Let me note here that when I say “Game of Thrones fans” I’m referring to people who have read at least some of George R. R. Martin’s A Song of Ice and Fire novels and watch HBO’s adaptation of them, because if you only care about one or the other, then your life is enviably free of this particular GoT-related tension. As for the general and ever-present tension that results from even (especially?) our most beloved characters being a pen-stroke from death? Sorry, but I’m afraid none of us are getting any relief from that.
Anyway, the problem is this: mere months from now, Game of Thrones’ seventh and final season will begin airing. Since HBO is splitting the final season into two seven-episode segments, we probably won’t know the full fates of our intrepid heroes and monstrous villains (or is it the other way around; I can hardly tell any more) for about 18 months or so. That much we know. What we don’t know is when we can expect Martin to publish The Winds of Winter (or its series-ending follow-up). He recently mentioned that he expects TWoW to come out this year, but even he points out that he said the same thing last year. We shouldn’t go marking our calendars or anything, is what I’m saying.

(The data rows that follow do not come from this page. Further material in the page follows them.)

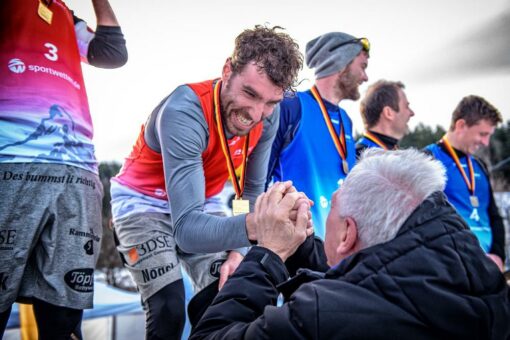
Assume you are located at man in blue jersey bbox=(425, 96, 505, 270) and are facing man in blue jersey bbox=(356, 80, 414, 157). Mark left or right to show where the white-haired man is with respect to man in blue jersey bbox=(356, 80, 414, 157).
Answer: left

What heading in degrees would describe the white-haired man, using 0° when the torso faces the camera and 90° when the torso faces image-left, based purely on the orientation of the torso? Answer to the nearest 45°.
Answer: approximately 135°

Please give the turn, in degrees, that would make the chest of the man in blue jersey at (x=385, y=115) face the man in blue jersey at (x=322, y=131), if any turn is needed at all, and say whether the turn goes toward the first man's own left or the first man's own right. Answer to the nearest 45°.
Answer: approximately 90° to the first man's own right

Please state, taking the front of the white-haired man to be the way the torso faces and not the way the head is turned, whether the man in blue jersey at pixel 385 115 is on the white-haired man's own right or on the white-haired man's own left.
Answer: on the white-haired man's own right

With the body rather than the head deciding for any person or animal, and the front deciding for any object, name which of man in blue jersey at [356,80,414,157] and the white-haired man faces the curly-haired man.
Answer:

And there is absolutely no chance that Martin releases the final ASoIaF book before HBO airs the Game of Thrones series finale in 2018. If Martin maintains his current release pace, the seventh book will land, at the earliest, in 2022.
So what’s a fan to do? Do we just take what we can get, go ahead and watch the show, then read the books whenever Martin is able to get them into our greedy little paws? Or do we test the limits of our patience by foregoing the final season of the show so that we’re able to experience the narrative’s conclusion in its originally conceived form?
I’ll go ahead and tell you that I’m not here to prescribe a “right” answer, because I don’t think there is one. If some fans of the show feel like they can tear themselves away from the narrative and dodge spoilers for years in the interest of finishing the books before the show, then more power to them. But for the vast majority of watchers and readers, that kind of forbearance is just too much to ask.
Like I said, I can’t come up with another adaptation that has presented its viewers with this sort of conundrum. Of course, that’s mostly because the adaptation only occurs once the literary version of the story is already out in the world. Most of the time, our biggest worry is whether or not they’ll faithfully represent our favorite characters or maybe which of our favorite scenes will end up on the cutting room floor.
But now, there all kinds of more pressing questions that I just don’t know the answers to. Will the books be sufficiently different from the show to give them their own kind of suspense? Has the show influenced Martin’s direction in the books? Will the books’ reception be determined entirely by the success of the show’s ending?
Maybe, like me, you’ve resigned yourself to the reality of this quirky situation. After all, if you watched the sixth season of Game of Thrones, you’ve already entered a kind of alternate Westeros that exists beyond the page. It may not be ideal, but you’ve accepted that Jon, Danaerys, and all the rest will meet their glory (or their ends) on the small screen long before they do it on the page.
Or maybe you’ve spent every day for the last three years writing George R.R. Martin angry emails demanding that he publish these final books and satisfy your endless hunger for all things ASoIaF. I doubt it’ll work given GRRM’s notorious displeasure with that kind of pressure, but you do you.
In any case, you (we) have got quite a choice before you (us), and not a whole lot of time to make it. Good luck.